# Measuring productivity with the Törnqvist index

I have a sample of companies, of which I want to calculate the productivity of each individual firm relative to a hypothetical firm in the industry.

Choosing the measurement method was not easy, but I ended up using the Törnqvist index number approach. I am aware of the assumptions of the method and the difficulties in measuring productivity. My questions therefore relate to the actual calculation of the index. Although the formula seems straight-forward, I experience some problems when calculating it.

The basic formula is given below: $$\ln A_{it}^{IN} - \overline{\ln A_{t}^{IN}} = \left( \ln Q_{it} - \overline{\ln Q_{t}} - \tilde{s}_{it} \left(\ln L_{it} - \overline{\ln L_{t}} \right) \right) - ( 1-\tilde{s}_{it}) \left(\ln K_{it} - \overline{\ln K_t} \right)$$

$$\tilde{s}_{it} = \left(s_{it}^L + \overline{s_t^L} \right) / 2$$

This is how I defined the variables:
1. Q is the output of the firm. I defined it as sales or revenue. I know its shortcomings, but given the data I cannot make extensive corrections. Based this on research of Melitz (2000).
2. L is the labour productivity, which I defined as the total hours worked. According to Ahmad et al. (2003) this is the best proxy.
3. K is the physical capital, which I defined as Plant, machinery and equipment. Excluding buildings and land (Land should not be included, while buildings should, but I don't have information separately).
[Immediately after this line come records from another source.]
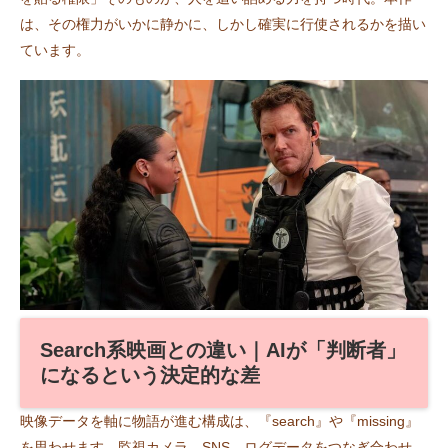
は、その権力がいかに静かに、しかし確実に行使されるかを描い
ています。
Search系映画との違い｜AIが「判断者」
になるという決定的な差
映像データを軸に物語が進む構成は、『search』や『missing』
を思わせます。監視カメラ、SNS、ログデータをつなぎ合わせ、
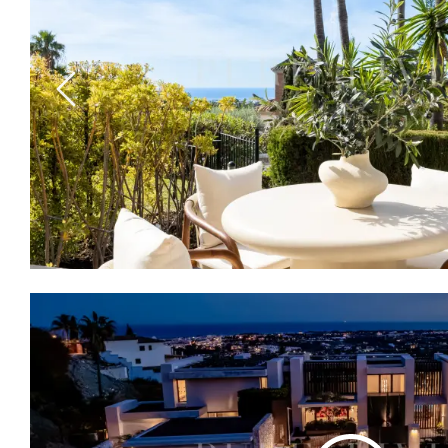
Previous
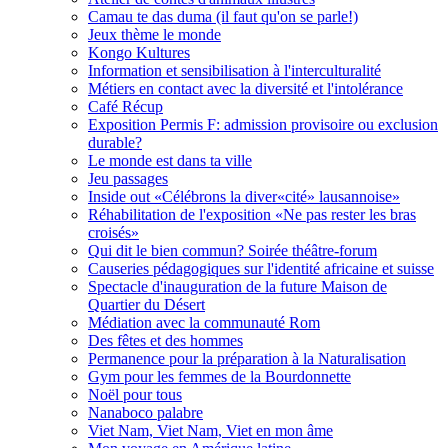
Camau te das duma (il faut qu'on se parle!)
Jeux thème le monde
Kongo Kultures
Information et sensibilisation à l'interculturalité
Métiers en contact avec la diversité et l'intolérance
Café Récup
Exposition Permis F: admission provisoire ou exclusion
durable?
Le monde est dans ta ville
Jeu passages
Inside out «Célébrons la diver«cité» lausannoise»
Réhabilitation de l'exposition «Ne pas rester les bras
croisés»
Qui dit le bien commun? Soirée théâtre-forum
Causeries pédagogiques sur l'identité africaine et suisse
Spectacle d'inauguration de la future Maison de
Quartier du Désert
Médiation avec la communauté Rom
Des fêtes et des hommes
Permanence pour la préparation à la Naturalisation
Gym pour les femmes de la Bourdonnette
Noël pour tous
Nanaboco palabre
Viet Nam, Viet Nam, Viet en mon âme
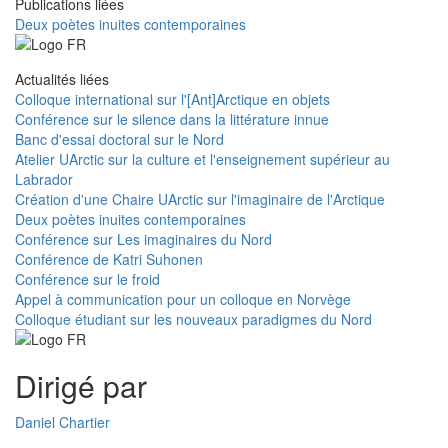
Publications liées
Deux poètes inuites contemporaines
Actualités liées
Colloque international sur l'[Ant]Arctique en objets
Conférence sur le silence dans la littérature innue
Banc d'essai doctoral sur le Nord
Atelier UArctic sur la culture et l'enseignement supérieur au
Labrador
Création d'une Chaire UArctic sur l'imaginaire de l'Arctique
Deux poètes inuites contemporaines
Conférence sur Les imaginaires du Nord
Conférence de Katri Suhonen
Conférence sur le froid
Appel à communication pour un colloque en Norvège
Colloque étudiant sur les nouveaux paradigmes du Nord
Dirigé par
Daniel Chartier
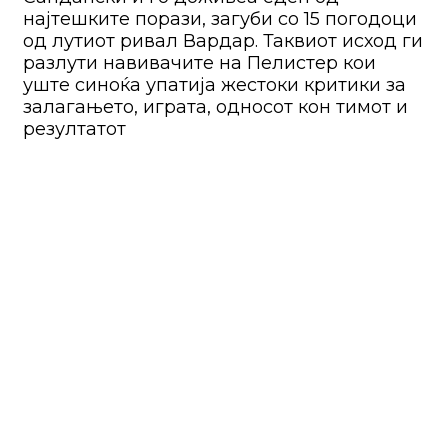
најтешките порази, загуби со 15 погодоци
од лутиот ривал Вардар. Таквиот исход ги
разлути навивачите на Пелистер кои
уште синоќа упатија жестоки критики за
залагањето, играта, односот кон тимот и
резултатот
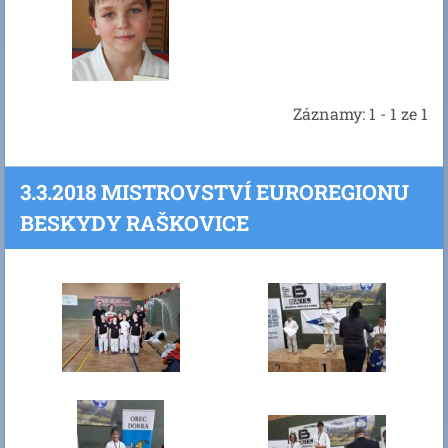
Záznamy: 1 - 1 ze 1
3.3.2018 MISTROVSTVÍ EUROREGIONU
BESKYDY RAŠKOVICE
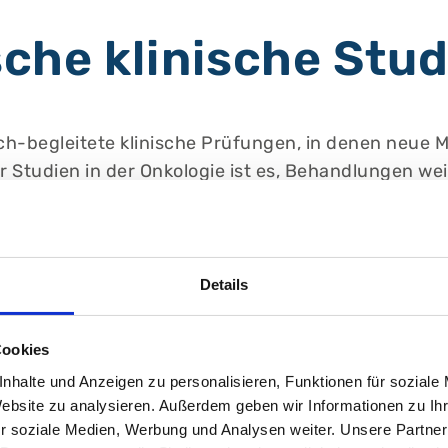
sche klinische Stu
ich-begleitete klinische Prüfungen, in denen neue
 Studien in der Onkologie ist es, Behandlungen we
ürfen, werden sie in klar definierten Phasen sorgf
Details
me an onkologischen Studien:
Cookies
nicht breit verfügbar sind
nhalte und Anzeigen zu personalisieren, Funktionen für soziale
Website zu analysieren. Außerdem geben wir Informationen zu I
r soziale Medien, Werbung und Analysen weiter. Unsere Partner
Please note that the data I have is limited for each company. I have a sample of companies of which I can access global lines from the income statement and balance sheet. I therefore have to make a trade-off between the size of the sample (more and detailed data means a smaller sample) and the quality of the proxy for productivity.

## Problems

First of all, to calculate the productivity of a specific firm, I first have to calculate the productivity of the hypothetical firm (the geometric mean of the industry), but how do I need to do this? The formula says on the left I need the productivity of the hypothetical firm in order to find the firm-specific productivity. Or do I just need to calculate the geometric mean of my variables for each industry and omit the second term of the left part of the formula? I am confused because I would need to calculate the productivity of the hypothetical firm but how? The first one is always needed for the calculation of the second one and vice versa.

Second, for the calculation of the term ~s, I calculate the share of labour in the total input. But as I said before I calculate labour using total hours worked and capital using balance sheet lines (in €euro). These two are therefore measured in different units. I should multiply the hours worked with an average base wage to get the labour in monetary units. It is therefore better to just use total employment costs, right? I can find this cost in the income statements.

Third, I have a question related to determining capital. This should reflect all physical assets used in production. So should I include leasing (on the balance sheet). As of know I only include plant, machinery and equipment.